The numbers here are place holders. You want to do it until you feel it in the muscles you’re working the first time around, because you do the routine twice. Here it is:

First, turn on some rockin’ dance tunes

  1. Step up to the 1st step (or jump with both feet) and do a deep squat, step down and repeat x30
  2. Step up and down the 1st step as fast as you can x50
  3. Put your foot on the 2nd step and lunge.  X20  Change sides
  4.  Step up to the 2nd, bring arms overhead and tip your body forward to Stick Pose/Warrior 3 engaging your glute (don’t hold), step down x20 total
  5.  Do full push-ups with hands wide on 2nd  step x15
  6. Turn to face the right side, left foot on 1st step.  Squat down, then with weight on left leg straighten both and lift right leg out to the side.  X20 then change sides
  7. Tricep dips from 2nd step x10
  8. Facing away from steps, put top of foot on the 1st and lunge x20 then change sides
  9. Come into Updog with hands on 2nd step (so shoulders are over hands, engage your abs so your hips don’t sink too much) then bend your elbows a few inches and straighten again. X 15
  10. Do your favourite abs exercise.  I was back on my butt, hands on the floor kicking my legs out straight and bringing them back, knees to chest (x10) then with my weight on one side of my butt, I kicked to each side (x10) then center again (x10) 

And then do it again!

We did a family visit to the Shubenacadie Wildlife Park.  It was our first time, it’s a great little zoo, all rescued local wild animals that look well taken care of.  Afterwards  we had a picnic near the playground and then I laid on a blanket soaking up the sun.

I could hear a parent coaching his son at soccer.  It went like this:

Clayton don’t use your hands!

Clayton no hands on the ball! 

Clayton don’t touch the ball!


I was laying there thinking, hmmm, maybe Clayton is 10 and they’ve been playing soccer together for 5 years and one would expect him to know better.  Curiosity finally got the best of me and I got up to look.  It turned out Clayton was a scrawny little 4 year old in a floppy sunhat.

What is it with these Type A parents?  Maybe Clayton’s Dad could have taken more of a “show me what you can do with your feet!” kind of approach.  Rather than losing it with him.  Over soccer.

And my son’s a five year old in soccer, I see it all the time.  There is a wide range of kids and knowledge and ability and interest. 

There are the ones who want to examine the grass or the cloud formations instead of running after the ball.  There are the little keener dudes who are right in there.  And some of the keeners do great and there are others who get hurt at least twice a game and take a cry break.  My son is more of a run around near the ball having a great time, but not actually pushing himself in there to kick it.  You can read a lot about a kid’s personality by watching them in soccer.
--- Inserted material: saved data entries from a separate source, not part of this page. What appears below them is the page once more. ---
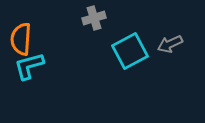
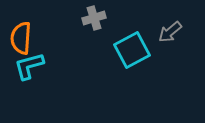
orange semicircle: moved 1 px up
gray arrow: moved 12 px up; rotated 15 degrees counterclockwise
cyan square: moved 2 px right, 1 px up
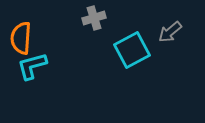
cyan L-shape: moved 3 px right
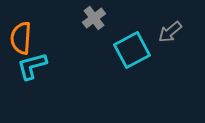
gray cross: rotated 20 degrees counterclockwise
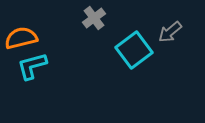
orange semicircle: rotated 72 degrees clockwise
cyan square: moved 2 px right; rotated 9 degrees counterclockwise
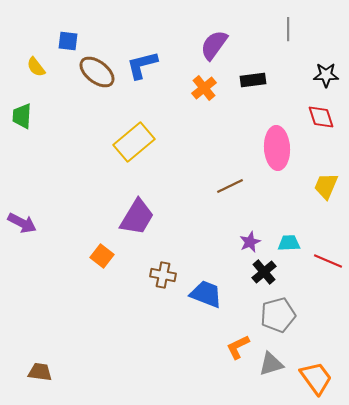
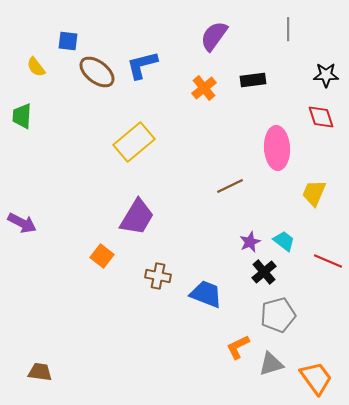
purple semicircle: moved 9 px up
yellow trapezoid: moved 12 px left, 7 px down
cyan trapezoid: moved 5 px left, 2 px up; rotated 40 degrees clockwise
brown cross: moved 5 px left, 1 px down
And the parents are either enjoying the soccer playing kid they have or trying hard to make him different.  Like Clayton’s Dad.

It’s been a theme for me lately.  I’ve been letting go so much with parenting.  Angus, the five year old is at the stage where he wants to question everything and push every boundary.  The other night, just a silly example, he was heading to the bathroom before bed and wanted to wear my flip flops.  I immediately said no, they were my shoes and then he reacted and then I thought – Corilee!  give him the freakin’ shoes!  Give him all your shoes!!  Empty out the closet!  Why not?  Especially if it’ll get him to bed. 
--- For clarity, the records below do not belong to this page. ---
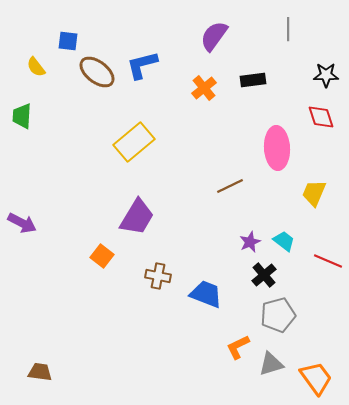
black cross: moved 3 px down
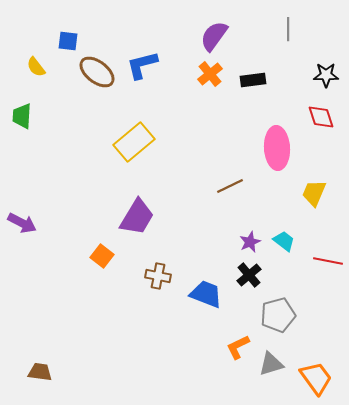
orange cross: moved 6 px right, 14 px up
red line: rotated 12 degrees counterclockwise
black cross: moved 15 px left
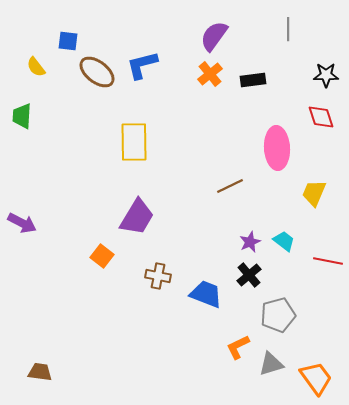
yellow rectangle: rotated 51 degrees counterclockwise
I always thought I’d be an easy going parent with the nutty things kids want to do (wear mitts to school in May etc.).  But my first response usually relates to the reasons why not.   When really, if it doesn’t hurt him or destroy my shoes or his mitts, why not? 
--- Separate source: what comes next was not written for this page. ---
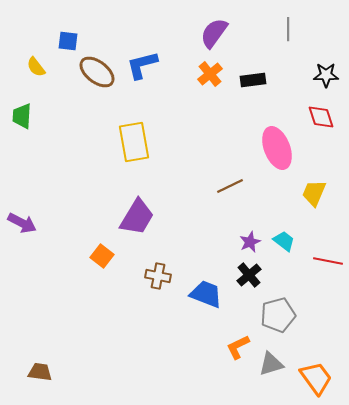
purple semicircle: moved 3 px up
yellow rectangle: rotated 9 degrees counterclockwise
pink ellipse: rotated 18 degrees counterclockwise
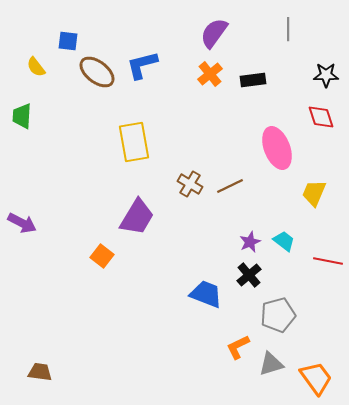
brown cross: moved 32 px right, 92 px up; rotated 20 degrees clockwise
I want to be the kind of parent that lets the Claytons of the world figure out how to play soccer with their feet in their own time.  I want to be the parent that doesn’t demand it has to be today.  I want to be the parent who can keep cool even when I feel like they *should* know how to do it different.  I want to be the kind of parent who gives up her shoes without thinking about it.